[Stored data entries]
● ● ● ● ● ● ●

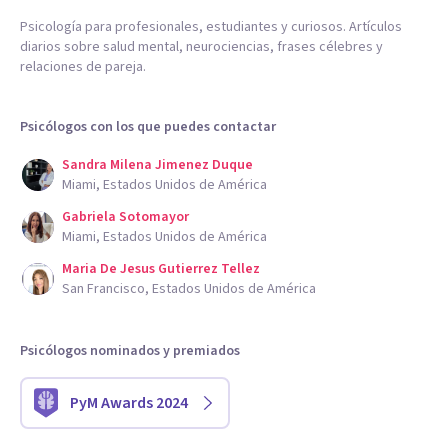
Psicología para profesionales, estudiantes y curiosos. Artículos
diarios sobre salud mental, neurociencias, frases célebres y
relaciones de pareja.
Psicólogos con los que puedes contactar
Sandra Milena Jimenez Duque
Miami, Estados Unidos de América
Gabriela Sotomayor
Miami, Estados Unidos de América
Maria De Jesus Gutierrez Tellez
San Francisco, Estados Unidos de América
Psicólogos nominados y premiados
PyM Awards 2024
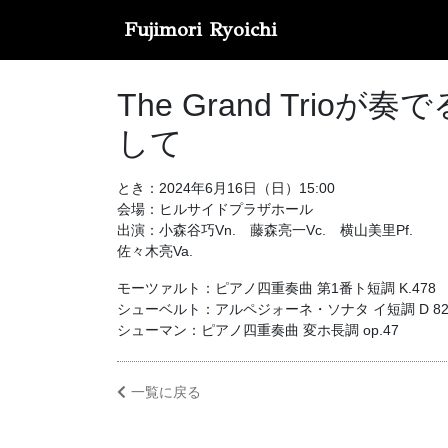
Fujimori Ryoichi
The Grand Tr
して
とき：2024年6月16日（日）15:00
会場：ヒルサイドプラザホール
出演：小森谷巧Vn. 藤森亮一Vc. 横山美里Pf.
佐々木亮Va.
モーツァルト：ピアノ四重奏曲 第1番ト短調 K.478
シューベルト：アルペジォーネ・ソナタ イ短調 D 8
シューマン：ピアノ四重奏曲 変ホ長調 op.47
一覧に戻る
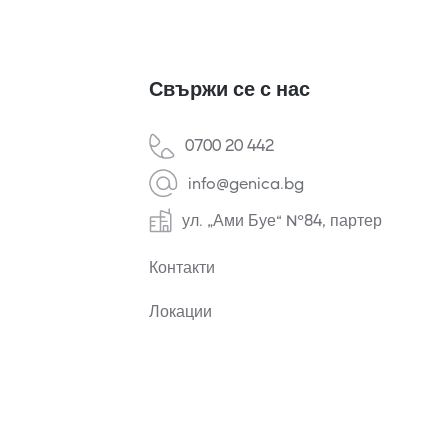
Свържи се с нас
0700 20 442
info@genica.bg
ул. „Ами Буе“ №84, партер
Контакти
Локации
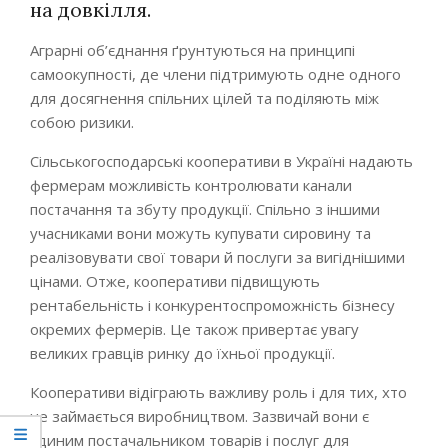
на довкілля.
Аграрні об’єднання ґрунтуються на принципі
самоокупності, де члени підтримують одне одного
для досягнення спільних цілей та поділяють між
собою ризики.
Сільськогосподарські кооперативи в Україні надають
фермерам можливість контролювати канали
постачання та збуту продукції. Спільно з іншими
учасниками вони можуть купувати сировину та
реалізовувати свої товари й послуги за вигіднішими
цінами. Отже, кооперативи підвищують
рентабельність і конкурентоспроможність бізнесу
окремих фермерів. Це також привертає увагу
великих гравців ринку до їхньої продукції.
Кооперативи відіграють важливу роль і для тих, хто
не займається виробництвом. Зазвичай вони є
єдиним постачальником товарів і послуг для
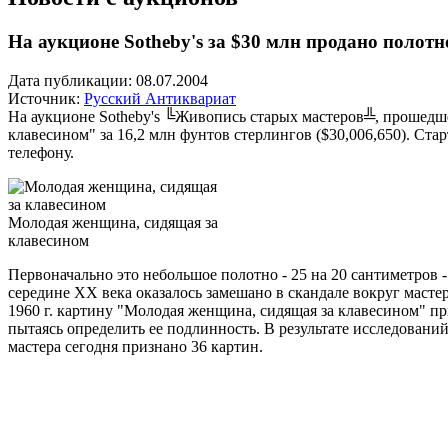
На аукционе Sotheby's за $30 млн продано полот
Дата публикации: 08.07.2004
Источник:
Русский Антиквариат
На аукционе Sotheby's ╚Живопись старых мастеров╩, прошедш
клавесином" за 16,2 млн фунтов стерлингов ($30,006,650). Ста
телефону.
Молодая женщина, сидящая за
клавесином
Первоначально это небольшое полотно - 25 на 20 сантиметров
середине ХХ века оказалось замешано в скандале вокруг маст
1960 г. картину "Молодая женщина, сидящая за клавесином" пр
пытаясь определить ее подлинность. В результате исследовани
мастера сегодня признано 36 картин.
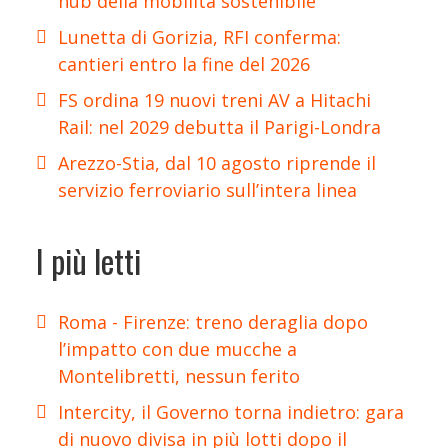
hub della mobilità sostenibile
Lunetta di Gorizia, RFI conferma:
cantieri entro la fine del 2026
FS ordina 19 nuovi treni AV a Hitachi
Rail: nel 2029 debutta il Parigi-Londra
Arezzo-Stia, dal 10 agosto riprende il
servizio ferroviario sull’intera linea
I più letti
Roma - Firenze: treno deraglia dopo
l’impatto con due mucche a
Montelibretti, nessun ferito
Intercity, il Governo torna indietro: gara
di nuovo divisa in più lotti dopo il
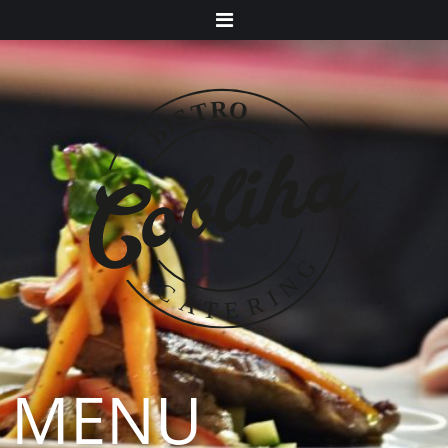
Menu
MENU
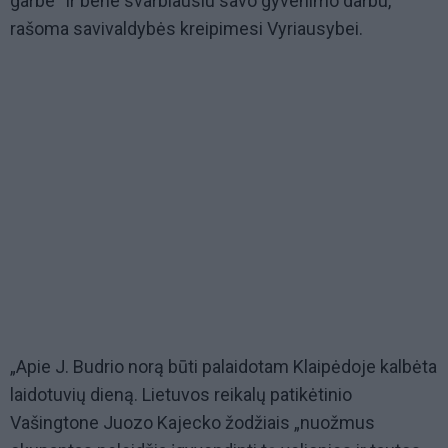
garbe“ ir bene svarbiausiu savo gyvenimo darbu,
rašoma savivaldybės kreipimesi Vyriausybei.
„Apie J. Budrio norą būti palaidotam Klaipėdoje kalbėta
laidotuvių dieną. Lietuvos reikalų patikėtinio
Vašingtone Juozo Kajecko žodžiais „nuožmus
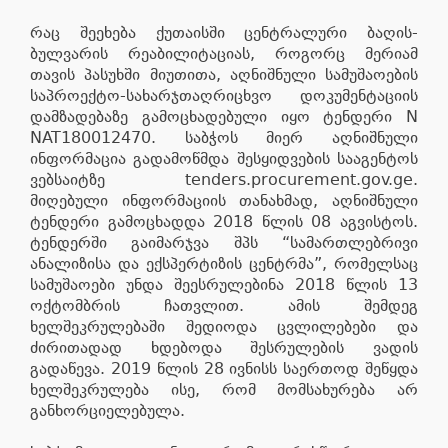
რაც შეეხება ქუთაისში ცენტრალური ბაღის-
ბულვარის რეაბილიტაციას, როგორც მერიამ
თავის პასუხში მიუთითა, აღნიშნული სამუშაოების
საპროექტო-სახარჯთაღრიცხვო დოკუმენტაციის
დამზადებაზე გამოცხადებული იყო ტენდერი N
NAT180012470. საბჭოს მიერ აღნიშნული
ინფორმაცია გადამოწმდა შესყიდვების სააგენტოს
ვებსაიტზე tenders.procurement.gov.ge.
მიღებული ინფორმაციის თანახმად, აღნიშნული
ტენდერი გამოცხადდა 2018 წლის 08 აგვისტოს.
ტენდერში გაიმარჯვა შპს “სამართლებრივი
ანალიზისა და ექსპერტიზის ცენტრმა”, რომელსაც
სამუშაოები უნდა შეესრულებინა 2018 წლის 13
ოქტომბრის ჩათვლით. ამის შემდეგ
ხელშეკრულებაში შედიოდა ცვლილებები და
ძირითადად ხდებოდა შესრულების ვადის
გადაწევა. 2019 წლის 28 ივნისს საერთოდ შეწყდა
ხელშეკრულება ისე, რომ მომსახურება არ
განხორციელებულა.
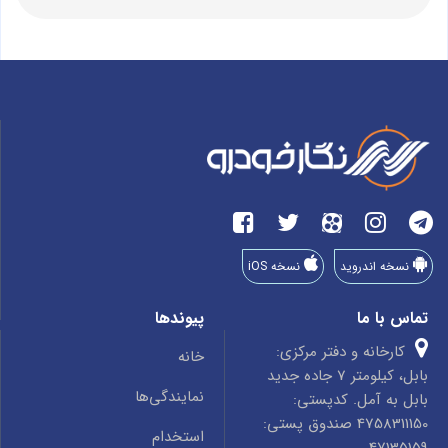
نسخه اندروید
نسخه iOS
تماس با ما
پیوندها
کارخانه و دفتر مرکزی:
خانه
بابل، کیلومتر 7 جاده جدید
نمایندگی‌ها
بابل به آمل. کدپستی:
4758311150 صندوق پستی:
استخدام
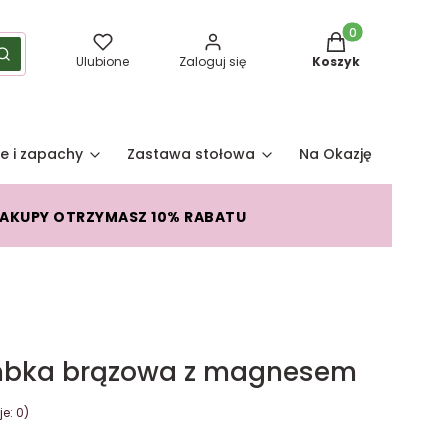
Produkty w koszy
yść
Szukaj
Ulubione
Zaloguj się
Koszyk
e i zapachy
Zastawa stołowa
Na Okazję
Pro
ZAKUPY OTRZYMASZ 10% RABATU
mbka brązowa z magnesem
e: 0)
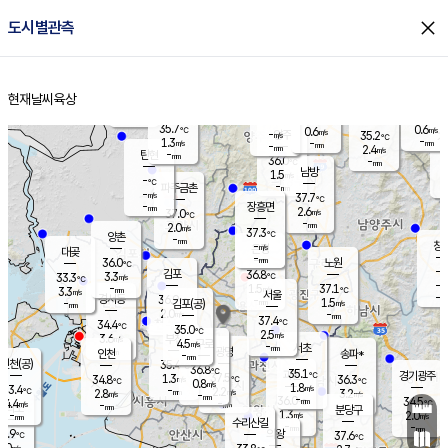
close
도시별관측
장남
판문점
36.2
℃
1.6
m/s
화현
37.3
동두천
℃
남면
-
현재날씨
육상
mm
파주
1.6
홈
m/s
포천
38.2
-
34.6
℃
mm
℃
36.1
℃
35.7
0.6
0.6
m/s
℃
m/s
-
양주
35.2
m/s
가
℃
-
1.3
-
mm
m/s
mm
-
mm
2.4
m/s
-
탄현
mm
36.0
-
3
℃
mm
남방
1.5
m/s
2
-
℃
-
파주금촌
mm
-
m/s
37.7
℃
-
장흥면
mm
2.6
m/s
37.0
℃
-
mm
2.0
m/s
37.3
℃
양촌
-
mm
창
-
m/s
은평
대곶
-
mm
36.0
노원
℃
-
김포
36.8
3.3
℃
33.3
m/s
℃
-
m/
-
1.5
37.1
m/s
mm
3.3
℃
m/s
서울
-
경서동
36.9
m
-
1.5
℃
mm
-
김포(공)
m/s
mm
2.0
-
m/s
mm
37.4
℃
34.4
-
℃
mm
35.0
℃
2.5
m/s
3.6
부천
m/s
4.5
구로
m/s
-
서초
mm
-
광명
mm
인천
송파*
-
mm
인천(공)
35.4
℃
36.8
℃
35.1
과천
경기광주
℃
37.5
1.3
34.8
36.3
m/s
℃
℃
℃
0.8
m/s
1.8
m/s
33.4
-
2.2
℃
mm
2.8
m/s
3.2
m/s
-
m/s
mm
-
36.0
34.5
mm
4.4
-
℃
℃
m/s
-
-
mm
무의도
mm
mm
분당구
1.3
-
2.0
m/s
m/s
mm
수리산길
-
-
mm
mm
1.9
의왕
37.6
℃
℃
3.0
m/s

● ● ● ● ● ● ●

### HOW TO COMPLETE THIS TASK
Can you put each line of the listing above into a JSON list of strings, one string per line, with blank lines and the picture markers left out?

### ANSWER AREA
[
  "Psicología para profesionales, estudiantes y curiosos. Artículos",
  "diarios sobre salud mental, neurociencias, frases célebres y",
  "relaciones de pareja.",
  "Psicólogos con los que puedes contactar",
  "Sandra Milena Jimenez Duque",
  "Miami, Estados Unidos de América",
  "Gabriela Sotomayor",
  "Miami, Estados Unidos de América",
  "Maria De Jesus Gutierrez Tellez",
  "San Francisco, Estados Unidos de América",
  "Psicólogos nominados y premiados",
  "PyM Awards 2024",
  "Fujimori Ryoichi",
  "The Grand Tr",
  "して",
  "とき：2024年6月16日（日）15:00",
  "会場：ヒルサイドプラザホール",
  "出演：小森谷巧Vn. 藤森亮一Vc. 横山美里Pf.",
  "佐々木亮Va.",
  "モーツァルト：ピアノ四重奏曲 第1番ト短調 K.478",
  "シューベルト：アルペジォーネ・ソナタ イ短調 D 8",
  "シューマン：ピアノ四重奏曲 変ホ長調 op.47",
  "一覧に戻る",
  "Свържи се с нас",
  "0700 20 442",
  "info@genica.bg",
  "ул. „Ами Буе“ №84, партер",
  "Контакти",
  "Локации",
  "на довкілля.",
  "Аграрні об’єднання ґрунтуються на принципі",
  "самоокупності, де члени підтримують одне одного",
  "для досягнення спільних цілей та поділяють між",
  "собою ризики.",
  "Сільськогосподарські кооперативи в Україні надають",
  "фермерам можливість контролювати канали",
  "постачання та збуту продукції. Спільно з іншими",
  "учасниками вони можуть купувати сировину та",
  "реалізовувати свої товари й послуги за вигіднішими",
  "цінами. Отже, кооперативи підвищують",
  "рентабельність і конкурентоспроможність бізнесу",
  "окремих фермерів. Це також привертає увагу",
  "великих гравців ринку до їхньої продукції.",
  "Кооперативи відіграють важливу роль і для тих, хто",
  "не займається виробництвом. Зазвичай вони є",
  "єдиним постачальником товарів і послуг для",
  "На аукционе Sotheby's за $30 млн продано полот",
  "Дата публикации: 08.07.2004",
  "Источник:",
  "Русский Антиквариат",
  "На аукционе Sotheby's ╚Живопись старых мастеров╩, прошедш",
  "клавесином\" за 16,2 млн фунтов стерлингов ($30,006,650). Ста",
  "телефону.",
  "Молодая женщина, сидящая за",
  "клавесином",
  "Первоначально это небольшое полотно - 25 на 20 сантиметров",
  "середине ХХ века оказалось замешано в скандале вокруг маст",
  "1960 г. картину \"Молодая женщина, сидящая за клавесином\" пр",
  "пытаясь определить ее подлинность. В результате исследовани",
  "мастера сегодня признано 36 картин.",
  "hub della mobilità sostenibile",
  "Lunetta di Gorizia, RFI conferma:",
  "cantieri entro la fine del 2026",
  "FS ordina 19 nuovi treni AV a Hitachi",
  "Rail: nel 2029 debutta il Parigi-Londra",
  "Arezzo-Stia, dal 10 agosto riprende il",
  "servizio ferroviario sull’intera linea",
  "I più letti",
  "Roma - Firenze: treno deraglia dopo",
  "l’impatto con due mucche a",
  "Montelibretti, nessun ferito",
  "Intercity, il Governo torna indietro: gara",
  "di nuovo divisa in più lotti dopo il",
  "Menu",
  "MENU",
  "garbe“ ir bene svarbiausiu savo gyvenimo darbu,",
  "rašoma savivaldybės kreipimesi Vyriausybei.",
  "„Apie J. Budrio norą būti palaidotam Klaipėdoje kalbėta",
  "laidotuvių dieną. Lietuvos reikalų patikėtinio",
  "Vašingtone Juozo Kajecko žodžiais „nuožmus",
  "რაც შეეხება ქუთაისში ცენტრალური ბაღის-",
  "ბულვარის რეაბილიტაციას, როგორც მერიამ",
  "თავის პასუხში მიუთითა, აღნიშნული სამუშაოების",
  "საპროექტო-სახარჯთაღრიცხვო დოკუმენტაციის",
  "დამზადებაზე გამოცხადებული იყო ტენდერი N",
  "NAT180012470. საბჭოს მიერ აღნიშნული",
  "ინფორმაცია გადამოწმდა შესყიდვების სააგენტოს",
  "ვებსაიტზე tenders.procurement.gov.ge.",
  "მიღებული ინფორმაციის თანახმად, აღნიშნული",
  "ტენდერი გამოცხადდა 2018 წლის 08 აგვისტოს.",
  "ტენდერში გაიმარჯვა შპს “სამართლებრივი",
  "ანალიზისა და ექსპერტიზის ცენტრმა”, რომელსაც",
  "სამუშაოები უნდა შეესრულებინა 2018 წლის 13",
  "ოქტომბრის ჩათვლით. ამის შემდეგ",
  "ხელშეკრულებაში შედიოდა ცვლილებები და",
  "ძირითადად ხდებოდა შესრულების ვადის",
  "გადაწევა. 2019 წლის 28 ივნისს საერთოდ შეწყდა",
  "ხელშეკრულება ისე, რომ მომსახურება არ",
  "განხორციელებულა.",
  "نسخه اندروید",
  "نسخه iOS",
  "تماس با ما",
  "پیوندها",
  "کارخانه و دفتر مرکزی:",
  "خانه",
  "بابل، کیلومتر 7 جاده جدید",
  "نمایندگی‌ها",
  "بابل به آمل. کدپستی:",
  "4758311150 صندوق پستی:",
  "استخدام",
  "Produkty w koszy",
  "yść",
  "Szukaj",
  "Ulubione",
  "Zaloguj się",
  "Koszyk",
  "e i zapachy",
  "Zastawa stołowa",
  "Na Okazję",
  "Pro",
  "ZAKUPY OTRZYMASZ 10% RABATU",
  "mbka brązowa z magnesem",
  "e: 0)",
  "close",
  "도시별관측",
  "장남",
  "판문점",
  "36.2",
  "℃",
  "1.6",
  "m/s",
  "화현",
  "37.3",
  "동두천",
  "℃",
  "남면",
  "-",
  "현재날씨",
  "육상",
  "mm",
  "파주",
  "1.6",
  "홈",
  "m/s",
  "포천",
  "38.2",
  "-",
  "34.6",
  "℃",
  "mm",
  "℃",
  "36.1",
  "℃",
  "35.7",
  "0.6",
  "0.6",
  "m/s",
  "℃",
  "m/s",
  "-",
  "양주",
  "35.2",
  "m/s",
  "가",
  "℃",
  "-",
  "1.3",
  "-",
  "mm",
  "m/s",
  "mm",
  "-",
  "mm",
  "2.4",
  "m/s",
  "-",
  "탄현",
  "mm",
  "36.0",
  "-",
  "3",
  "℃",
  "mm",
  "남방",
  "1.5",
  "m/s",
  "2",
  "-",
  "℃",
  "-",
  "파주금촌",
  "mm",
  "-",
  "m/s",
  "37.7",
  "℃",
  "-",
  "장흥면",
  "mm",
  "2.6",
  "m/s",
  "37.0",
  "℃",
  "-",
  "mm",
  "2.0",
  "m/s",
  "37.3",
  "℃",
  "양촌",
  "-",
  "mm",
  "창",
  "-",
  "m/s",
  "은평",
  "대곶",
  "-",
  "mm",
  "36.0",
  "노원",
  "℃",
  "-",
  "김포",
  "36.8",
  "3.3",
  "℃",
  "33.3",
  "m/s",
  "℃",
  "-",
  "m/",
  "-",
  "1.5",
  "37.1",
  "m/s",
  "mm",
  "3.3",
  "℃",
  "m/s",
  "서울",
  "-",
  "경서동",
  "36.9",
  "m",
  "-",
  "1.5",
  "℃",
  "mm",
  "-",
  "김포(공)",
  "m/s",
  "mm",
  "2.0",
  "-",
  "m/s",
  "mm",
  "37.4",
  "℃",
  "34.4",
  "-",
  "℃",
  "mm",
  "35.0",
  "℃",
  "2.5",
  "m/s",
  "3.6",
  "부천",
  "m/s",
  "4.5",
  "구로",
  "m/s",
  "-",
  "서초",
  "mm",
  "-",
  "광명",
  "mm",
  "인천",
  "송파*",
  "-",
  "mm",
  "인천(공)",
  "35.4",
  "℃",
  "36.8",
  "℃",
  "35.1",
  "과천",
  "경기광주",
  "℃",
  "37.5",
  "1.3",
  "34.8",
  "36.3",
  "m/s",
  "℃",
  "℃",
  "℃",
  "0.8",
  "m/s",
  "1.8",
  "m/s",
  "33.4",
  "-",
  "2.2",
  "℃",
  "mm",
  "2.8",
  "m/s",
  "3.2",
  "m/s",
  "-",
  "m/s",
  "mm",
  "-",
  "36.0",
  "34.5",
  "mm",
  "4.4",
  "-",
  "℃",
  "℃",
  "m/s",
  "-",
  "-",
  "mm",
  "무의도",
  "mm",
  "mm",
  "분당구",
  "1.3",
  "-",
  "2.0",
  "m/s",
  "m/s",
  "mm",
  "수리산길",
  "-",
  "-",
  "mm",
  "mm",
  "1.9",
  "의왕",
  "37.6",
  "℃",
  "℃",
  "3.0",
  "m/s"
]